Explainer: What is "moral hazard"?
(MoneyWatch) The term "moral hazard"is heard frequently in discussions about how to reform the health care system and the financial sector. For example, in a recent speech about regulating the financial system, Federal Reserve chairman Ben Bernanke said, "As we try to make the financial system safer, we must inevitably confront the problem of moral hazard." And a recent Boston Globe editorial on Obamacare said, "There is the risk of moral hazard: People might sign up only when they are sick. That would make the system too expensive to sustain."
What is moral hazard?
Moral hazard is a term describing how behavior changes when people are insured against losses. If, for example, your car is fully insured against any and all damage and there is no deductible, then you would have no incentive to avoid minor accidents, like scratches or backing into poles, beyond the inconvenience of getting the car fixed. You would be much more likely to take risks that could lead to minor car damage knowing that any damage is fully covered.
In this definition of moral hazard, the term "insurance" should be interpreted broadly. Insurance refers to anything that insulates an individual from harm, it isn't necessarily something that must be purchased from an insurance agent. For example, wearing a bike helmet offers some insurance against serious head injury and might induce a cyclist to take more risks that could lead to a fall. Or, as another example, an individual might be willing to try walking on a rope suspended high in the air if there is a safety net that is sure to offer protection, but if there is no net the individual might not be so willing.
How does this apply to the financial sector? If the government is forced to bail out "too big to fail" banks to avoid catastrophic consequences for the entire economy, then bankers effectively have government insurance against losses. This gives them the incentive to take more risks when they invest the money that is deposited with them, and that increases the chance of a financial crisis and that a bailout will be necessary.
In health care, just as people are less likely to take good care of a car when they have full insurance, and just as they would get the car fixed more often, people who have health insurance are less likely to avoid health risks. As a result, they will go the doctor and use other medical services more frequently. That has the potential to increase health care costs.

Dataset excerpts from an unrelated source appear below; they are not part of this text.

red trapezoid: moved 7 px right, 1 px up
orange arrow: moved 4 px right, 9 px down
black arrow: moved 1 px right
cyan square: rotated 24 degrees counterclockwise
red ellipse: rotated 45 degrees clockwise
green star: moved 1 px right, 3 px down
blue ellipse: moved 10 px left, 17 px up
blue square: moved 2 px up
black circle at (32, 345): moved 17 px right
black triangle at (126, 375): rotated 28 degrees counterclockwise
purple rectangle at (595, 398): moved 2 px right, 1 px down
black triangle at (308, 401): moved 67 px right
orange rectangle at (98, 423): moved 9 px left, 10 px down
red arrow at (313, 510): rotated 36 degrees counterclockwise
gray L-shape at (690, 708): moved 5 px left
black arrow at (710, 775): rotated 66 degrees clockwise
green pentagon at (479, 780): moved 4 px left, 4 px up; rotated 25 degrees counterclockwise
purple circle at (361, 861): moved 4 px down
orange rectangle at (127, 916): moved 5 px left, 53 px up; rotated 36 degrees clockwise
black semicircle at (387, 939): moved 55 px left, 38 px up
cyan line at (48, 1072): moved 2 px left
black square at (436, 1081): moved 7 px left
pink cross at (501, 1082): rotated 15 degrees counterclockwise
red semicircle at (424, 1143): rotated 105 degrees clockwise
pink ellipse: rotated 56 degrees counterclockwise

What is the solution to moral hazard?
The most popular solution to the moral hazard problem is to make people pay a share of the costs of hazardous or risky behavior. In auto insurance markets, this comes in the form of a deductible that forces the car owner to pay for minor damage in full and to pay a relatively large share of more costly damage. Since the car owner must pay for some or all of the damages, he or she is more likely to be a careful driver, less likely to park so close to other cars that the door gets nicked, less likely to take the car in for repairs and so forth.
Health insurance markets have a similar mechanism to offset the incentive to take on too much health risk and to use medical services excessively, co-pays for office visits and deductibles on charges for health care services.
In financial markets the mechanism for avoiding moral hazard
is a bit different, but the principle is the same. The key is to make sure that
those who are making the decisions about how to invest other people’s money
face consequences if they make bad investments. If the government simply bails out
too big to fail firms and makes them whole again whenever they take too much
risk, the individuals won’t face large consequences for their actions and they
will have no incentive to attenuate their risky behavior.
The Dodd-Frank financial
reform law, enacted in 2010, attempted to solve this problem by giving regulators what is known as “resolution
authority." Under this authority, large, systemically important banks must have plans drawn up in
advance for an orderly resolution should they get in trouble. Thus, unlike in
the past these banks will not be saved if they are in danger of failing. Instead, the orderly resolution plans will be executed, the banks will be allowed to
fail and the bank managers who made the decisions that led to the trouble will
be out of a job.
There is some question about whether the government will have the will to exercise this power when a giant bank is in trouble -- what if the orderly resolution plans don't work after all? But bank executives certainly face larger personal risks today from taking on excessively risky investments than they did in the past.
Whenever people are protected from the downside of their
choices, they will tend to take on additional risk, sometimes excessively so.
If taking on extra risk has the potential to impose costs on other people, or
puts other people at risk in some way, such as in a financial system breakdown, then some mechanism is needed to temper the risk-taking and protect
innocent bystanders from the consequences of morally hazardous behavior.